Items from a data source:
===============

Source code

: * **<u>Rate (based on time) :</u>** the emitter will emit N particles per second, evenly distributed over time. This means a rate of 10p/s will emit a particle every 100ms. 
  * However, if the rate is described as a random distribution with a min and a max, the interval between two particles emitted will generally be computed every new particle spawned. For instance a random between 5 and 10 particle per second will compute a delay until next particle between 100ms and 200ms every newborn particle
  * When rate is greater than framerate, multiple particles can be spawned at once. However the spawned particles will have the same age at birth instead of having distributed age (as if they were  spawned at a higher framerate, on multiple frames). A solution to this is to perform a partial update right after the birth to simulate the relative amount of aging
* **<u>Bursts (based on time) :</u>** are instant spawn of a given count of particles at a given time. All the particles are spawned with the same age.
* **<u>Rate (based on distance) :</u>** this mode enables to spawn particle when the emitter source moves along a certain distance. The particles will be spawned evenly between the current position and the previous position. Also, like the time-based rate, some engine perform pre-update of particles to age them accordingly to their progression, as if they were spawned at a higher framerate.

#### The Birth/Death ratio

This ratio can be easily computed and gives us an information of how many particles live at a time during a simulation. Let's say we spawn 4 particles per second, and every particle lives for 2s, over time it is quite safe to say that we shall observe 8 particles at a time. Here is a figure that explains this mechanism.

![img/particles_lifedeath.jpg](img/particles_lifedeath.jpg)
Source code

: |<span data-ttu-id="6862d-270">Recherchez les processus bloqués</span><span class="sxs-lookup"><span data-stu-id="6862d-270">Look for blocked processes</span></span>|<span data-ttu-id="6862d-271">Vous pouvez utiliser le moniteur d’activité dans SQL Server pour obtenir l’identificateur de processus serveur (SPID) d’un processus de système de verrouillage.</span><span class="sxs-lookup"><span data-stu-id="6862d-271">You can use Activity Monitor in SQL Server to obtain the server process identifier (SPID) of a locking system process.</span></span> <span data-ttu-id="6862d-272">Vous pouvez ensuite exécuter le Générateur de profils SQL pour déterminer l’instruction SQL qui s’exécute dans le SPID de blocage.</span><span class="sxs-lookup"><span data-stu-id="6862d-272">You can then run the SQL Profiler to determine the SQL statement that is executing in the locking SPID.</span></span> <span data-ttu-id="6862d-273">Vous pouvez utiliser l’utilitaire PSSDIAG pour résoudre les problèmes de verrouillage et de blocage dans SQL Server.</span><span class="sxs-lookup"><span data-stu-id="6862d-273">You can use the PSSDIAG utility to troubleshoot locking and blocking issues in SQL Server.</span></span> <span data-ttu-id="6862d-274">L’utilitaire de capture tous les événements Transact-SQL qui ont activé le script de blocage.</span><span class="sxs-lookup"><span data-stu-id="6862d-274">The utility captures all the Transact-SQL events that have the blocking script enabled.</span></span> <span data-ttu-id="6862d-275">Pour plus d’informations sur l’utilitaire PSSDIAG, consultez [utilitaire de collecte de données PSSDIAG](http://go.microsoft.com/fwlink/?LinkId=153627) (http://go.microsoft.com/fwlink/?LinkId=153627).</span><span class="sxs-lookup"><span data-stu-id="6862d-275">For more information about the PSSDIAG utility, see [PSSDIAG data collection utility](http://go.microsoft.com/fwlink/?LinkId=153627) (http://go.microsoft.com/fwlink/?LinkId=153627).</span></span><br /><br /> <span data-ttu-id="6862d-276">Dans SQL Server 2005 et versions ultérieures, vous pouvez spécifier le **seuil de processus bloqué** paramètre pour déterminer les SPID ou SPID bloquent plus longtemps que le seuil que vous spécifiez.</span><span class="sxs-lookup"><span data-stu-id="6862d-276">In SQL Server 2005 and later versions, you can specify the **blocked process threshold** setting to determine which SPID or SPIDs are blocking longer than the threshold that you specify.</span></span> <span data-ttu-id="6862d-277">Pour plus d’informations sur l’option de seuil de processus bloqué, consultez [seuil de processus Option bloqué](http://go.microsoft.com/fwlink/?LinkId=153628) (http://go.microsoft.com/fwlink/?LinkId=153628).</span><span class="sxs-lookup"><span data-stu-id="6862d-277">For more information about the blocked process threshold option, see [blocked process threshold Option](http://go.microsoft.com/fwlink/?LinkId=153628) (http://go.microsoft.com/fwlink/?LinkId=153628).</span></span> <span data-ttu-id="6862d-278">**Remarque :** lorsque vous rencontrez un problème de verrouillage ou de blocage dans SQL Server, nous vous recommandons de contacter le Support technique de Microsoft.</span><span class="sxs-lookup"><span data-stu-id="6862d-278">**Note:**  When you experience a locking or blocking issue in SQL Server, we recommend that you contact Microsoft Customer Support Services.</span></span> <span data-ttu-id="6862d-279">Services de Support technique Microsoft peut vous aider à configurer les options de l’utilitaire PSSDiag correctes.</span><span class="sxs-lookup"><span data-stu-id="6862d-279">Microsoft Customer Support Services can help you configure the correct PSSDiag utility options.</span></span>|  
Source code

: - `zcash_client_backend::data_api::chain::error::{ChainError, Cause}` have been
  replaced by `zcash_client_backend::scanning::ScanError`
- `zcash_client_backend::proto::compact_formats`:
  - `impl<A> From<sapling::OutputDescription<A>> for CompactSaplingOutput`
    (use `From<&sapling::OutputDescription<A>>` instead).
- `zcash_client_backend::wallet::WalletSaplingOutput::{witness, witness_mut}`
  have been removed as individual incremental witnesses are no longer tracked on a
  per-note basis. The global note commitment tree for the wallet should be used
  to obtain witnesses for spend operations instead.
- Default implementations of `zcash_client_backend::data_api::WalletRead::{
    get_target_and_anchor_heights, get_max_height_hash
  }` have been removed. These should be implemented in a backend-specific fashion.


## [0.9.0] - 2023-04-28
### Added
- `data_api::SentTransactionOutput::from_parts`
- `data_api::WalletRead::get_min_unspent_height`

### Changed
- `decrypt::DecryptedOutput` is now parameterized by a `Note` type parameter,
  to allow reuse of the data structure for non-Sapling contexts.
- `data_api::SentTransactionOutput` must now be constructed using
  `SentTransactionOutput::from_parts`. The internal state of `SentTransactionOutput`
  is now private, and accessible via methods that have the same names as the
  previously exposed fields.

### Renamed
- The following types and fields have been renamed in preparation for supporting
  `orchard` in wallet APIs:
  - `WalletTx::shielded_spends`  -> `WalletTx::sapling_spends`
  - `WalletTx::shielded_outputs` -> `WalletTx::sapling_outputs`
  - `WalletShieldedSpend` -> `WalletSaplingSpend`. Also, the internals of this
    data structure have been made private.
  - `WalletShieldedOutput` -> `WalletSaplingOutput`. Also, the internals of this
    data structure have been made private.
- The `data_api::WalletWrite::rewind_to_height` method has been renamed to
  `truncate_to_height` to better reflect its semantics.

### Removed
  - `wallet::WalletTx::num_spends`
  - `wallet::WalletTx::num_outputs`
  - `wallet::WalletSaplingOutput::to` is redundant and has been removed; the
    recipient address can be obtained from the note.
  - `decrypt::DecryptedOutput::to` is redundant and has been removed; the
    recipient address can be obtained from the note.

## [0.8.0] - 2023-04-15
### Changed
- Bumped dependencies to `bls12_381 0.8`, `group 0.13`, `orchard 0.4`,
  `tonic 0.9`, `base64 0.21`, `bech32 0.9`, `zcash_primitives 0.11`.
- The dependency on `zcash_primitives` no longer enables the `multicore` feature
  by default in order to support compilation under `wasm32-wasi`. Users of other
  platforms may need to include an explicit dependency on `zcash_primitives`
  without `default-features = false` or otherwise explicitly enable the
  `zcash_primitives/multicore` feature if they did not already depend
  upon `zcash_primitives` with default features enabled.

===============

• _YOUR OBJECTIVE_
Reproduce these records line for line, with no changes.

• _ANSWER FOR THE TASK_
Source code

: * **<u>Rate (based on time) :</u>** the emitter will emit N particles per second, evenly distributed over time. This means a rate of 10p/s will emit a particle every 100ms. 
  * However, if the rate is described as a random distribution with a min and a max, the interval between two particles emitted will generally be computed every new particle spawned. For instance a random between 5 and 10 particle per second will compute a delay until next particle between 100ms and 200ms every newborn particle
  * When rate is greater than framerate, multiple particles can be spawned at once. However the spawned particles will have the same age at birth instead of having distributed age (as if they were  spawned at a higher framerate, on multiple frames). A solution to this is to perform a partial update right after the birth to simulate the relative amount of aging
* **<u>Bursts (based on time) :</u>** are instant spawn of a given count of particles at a given time. All the particles are spawned with the same age.
* **<u>Rate (based on distance) :</u>** this mode enables to spawn particle when the emitter source moves along a certain distance. The particles will be spawned evenly between the current position and the previous position. Also, like the time-based rate, some engine perform pre-update of particles to age them accordingly to their progression, as if they were spawned at a higher framerate.

#### The Birth/Death ratio

This ratio can be easily computed and gives us an information of how many particles live at a time during a simulation. Let's say we spawn 4 particles per second, and every particle lives for 2s, over time it is quite safe to say that we shall observe 8 particles at a time. Here is a figure that explains this mechanism.

![img/particles_lifedeath.jpg](img/particles_lifedeath.jpg)
Source code

: |<span data-ttu-id="6862d-270">Recherchez les processus bloqués</span><span class="sxs-lookup"><span data-stu-id="6862d-270">Look for blocked processes</span></span>|<span data-ttu-id="6862d-271">Vous pouvez utiliser le moniteur d’activité dans SQL Server pour obtenir l’identificateur de processus serveur (SPID) d’un processus de système de verrouillage.</span><span class="sxs-lookup"><span data-stu-id="6862d-271">You can use Activity Monitor in SQL Server to obtain the server process identifier (SPID) of a locking system process.</span></span> <span data-ttu-id="6862d-272">Vous pouvez ensuite exécuter le Générateur de profils SQL pour déterminer l’instruction SQL qui s’exécute dans le SPID de blocage.</span><span class="sxs-lookup"><span data-stu-id="6862d-272">You can then run the SQL Profiler to determine the SQL statement that is executing in the locking SPID.</span></span> <span data-ttu-id="6862d-273">Vous pouvez utiliser l’utilitaire PSSDIAG pour résoudre les problèmes de verrouillage et de blocage dans SQL Server.</span><span class="sxs-lookup"><span data-stu-id="6862d-273">You can use the PSSDIAG utility to troubleshoot locking and blocking issues in SQL Server.</span></span> <span data-ttu-id="6862d-274">L’utilitaire de capture tous les événements Transact-SQL qui ont activé le script de blocage.</span><span class="sxs-lookup"><span data-stu-id="6862d-274">The utility captures all the Transact-SQL events that have the blocking script enabled.</span></span> <span data-ttu-id="6862d-275">Pour plus d’informations sur l’utilitaire PSSDIAG, consultez [utilitaire de collecte de données PSSDIAG](http://go.microsoft.com/fwlink/?LinkId=153627) (http://go.microsoft.com/fwlink/?LinkId=153627).</span><span class="sxs-lookup"><span data-stu-id="6862d-275">For more information about the PSSDIAG utility, see [PSSDIAG data collection utility](http://go.microsoft.com/fwlink/?LinkId=153627) (http://go.microsoft.com/fwlink/?LinkId=153627).</span></span><br /><br /> <span data-ttu-id="6862d-276">Dans SQL Server 2005 et versions ultérieures, vous pouvez spécifier le **seuil de processus bloqué** paramètre pour déterminer les SPID ou SPID bloquent plus longtemps que le seuil que vous spécifiez.</span><span class="sxs-lookup"><span data-stu-id="6862d-276">In SQL Server 2005 and later versions, you can specify the **blocked process threshold** setting to determine which SPID or SPIDs are blocking longer than the threshold that you specify.</span></span> <span data-ttu-id="6862d-277">Pour plus d’informations sur l’option de seuil de processus bloqué, consultez [seuil de processus Option bloqué](http://go.microsoft.com/fwlink/?LinkId=153628) (http://go.microsoft.com/fwlink/?LinkId=153628).</span><span class="sxs-lookup"><span data-stu-id="6862d-277">For more information about the blocked process threshold option, see [blocked process threshold Option](http://go.microsoft.com/fwlink/?LinkId=153628) (http://go.microsoft.com/fwlink/?LinkId=153628).</span></span> <span data-ttu-id="6862d-278">**Remarque :** lorsque vous rencontrez un problème de verrouillage ou de blocage dans SQL Server, nous vous recommandons de contacter le Support technique de Microsoft.</span><span class="sxs-lookup"><span data-stu-id="6862d-278">**Note:**  When you experience a locking or blocking issue in SQL Server, we recommend that you contact Microsoft Customer Support Services.</span></span> <span data-ttu-id="6862d-279">Services de Support technique Microsoft peut vous aider à configurer les options de l’utilitaire PSSDiag correctes.</span><span class="sxs-lookup"><span data-stu-id="6862d-279">Microsoft Customer Support Services can help you configure the correct PSSDiag utility options.</span></span>|  
Source code

: - `zcash_client_backend::data_api::chain::error::{ChainError, Cause}` have been
  replaced by `zcash_client_backend::scanning::ScanError`
- `zcash_client_backend::proto::compact_formats`:
  - `impl<A> From<sapling::OutputDescription<A>> for CompactSaplingOutput`
    (use `From<&sapling::OutputDescription<A>>` instead).
- `zcash_client_backend::wallet::WalletSaplingOutput::{witness, witness_mut}`
  have been removed as individual incremental witnesses are no longer tracked on a
  per-note basis. The global note commitment tree for the wallet should be used
  to obtain witnesses for spend operations instead.
- Default implementations of `zcash_client_backend::data_api::WalletRead::{
    get_target_and_anchor_heights, get_max_height_hash
  }` have been removed. These should be implemented in a backend-specific fashion.


## [0.9.0] - 2023-04-28
### Added
- `data_api::SentTransactionOutput::from_parts`
- `data_api::WalletRead::get_min_unspent_height`

### Changed
- `decrypt::DecryptedOutput` is now parameterized by a `Note` type parameter,
  to allow reuse of the data structure for non-Sapling contexts.
- `data_api::SentTransactionOutput` must now be constructed using
  `SentTransactionOutput::from_parts`. The internal state of `SentTransactionOutput`
  is now private, and accessible via methods that have the same names as the
  previously exposed fields.

### Renamed
- The following types and fields have been renamed in preparation for supporting
  `orchard` in wallet APIs:
  - `WalletTx::shielded_spends`  -> `WalletTx::sapling_spends`
  - `WalletTx::shielded_outputs` -> `WalletTx::sapling_outputs`
  - `WalletShieldedSpend` -> `WalletSaplingSpend`. Also, the internals of this
    data structure have been made private.
  - `WalletShieldedOutput` -> `WalletSaplingOutput`. Also, the internals of this
    data structure have been made private.
- The `data_api::WalletWrite::rewind_to_height` method has been renamed to
  `truncate_to_height` to better reflect its semantics.

### Removed
  - `wallet::WalletTx::num_spends`
  - `wallet::WalletTx::num_outputs`
  - `wallet::WalletSaplingOutput::to` is redundant and has been removed; the
    recipient address can be obtained from the note.
  - `decrypt::DecryptedOutput::to` is redundant and has been removed; the
    recipient address can be obtained from the note.

## [0.8.0] - 2023-04-15
### Changed
- Bumped dependencies to `bls12_381 0.8`, `group 0.13`, `orchard 0.4`,
  `tonic 0.9`, `base64 0.21`, `bech32 0.9`, `zcash_primitives 0.11`.
- The dependency on `zcash_primitives` no longer enables the `multicore` feature
  by default in order to support compilation under `wasm32-wasi`. Users of other
  platforms may need to include an explicit dependency on `zcash_primitives`
  without `default-features = false` or otherwise explicitly enable the
  `zcash_primitives/multicore` feature if they did not already depend
  upon `zcash_primitives` with default features enabled.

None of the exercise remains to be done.